Texte de l'exercice:
■ ■ ■ ■

Entrevue avec les Bieres Philosophales

En revenant du petit séjour entre amis à Montréal, j’ai décidé d’en profiter pour prendre en entrevue un grand ami, Max Ducharme, brasseur et co-propriétaire des Bières Philosophales. Apprenti-alchimiste, philosophe indomptable, amateur de heavy-metal, Max a toujours une observation existentielle dans sa manche, et il est toujours prêt à parler des vraies affaires.

Entre plusieurs échantillons généreux de Rubeda et de Crispy Pastry Stout, j’ai réussi au moins à enligner une couple de questions.

Une microbrasserie philosophale?

Vue la consonnance magico-religieuse du nom de la brasserie, il fallait qu’on commence par le début. Ça vient d’où les bières philosophales?

Pour y arriver, il faut parler du long parcours de Max. Il explique: “à la base, moi j’aime les connections profondes, les belles discussions. Quand j’étais petit, j’étais très affecté par le sort du monde. Je me demandais pourquoi le monde souffre. Longtemps, ma première grande question, c’était pourquoi il y a des gens méchants? Pourquoi à l’école le monde se font taper dessus?”

■ ■ ■ ■

Données fournies:
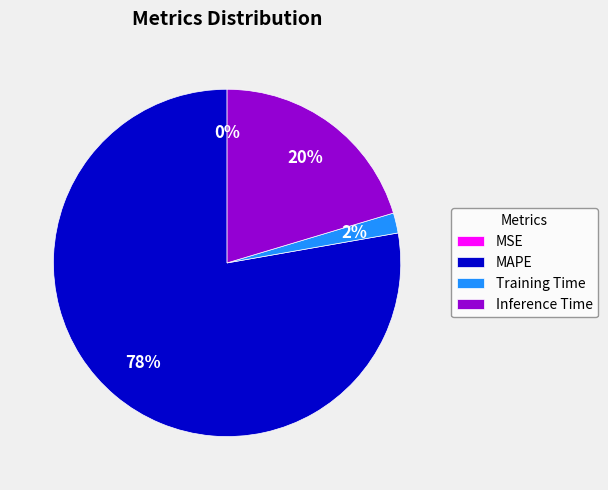

To the nearest percent, what portion does Inference Time represent?

20%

■ ■ ■ ■

Consigne:
Recopiez sans rien changer le passage de l'entrevue avec les Bières Philosophales qui commence aux mots « Entrevue avec les » et s'arrête après les mots « les bières philosophales? ».

Tâche réalisée:
Entrevue avec les Bieres Philosophales

En revenant du petit séjour entre amis à Montréal, j’ai décidé d’en profiter pour prendre en entrevue un grand ami, Max Ducharme, brasseur et co-propriétaire des Bières Philosophales. Apprenti-alchimiste, philosophe indomptable, amateur de heavy-metal, Max a toujours une observation existentielle dans sa manche, et il est toujours prêt à parler des vraies affaires.

Entre plusieurs échantillons généreux de Rubeda et de Crispy Pastry Stout, j’ai réussi au moins à enligner une couple de questions.

Une microbrasserie philosophale?

Vue la consonnance magico-religieuse du nom de la brasserie, il fallait qu’on commence par le début. Ça vient d’où les bières philosophales?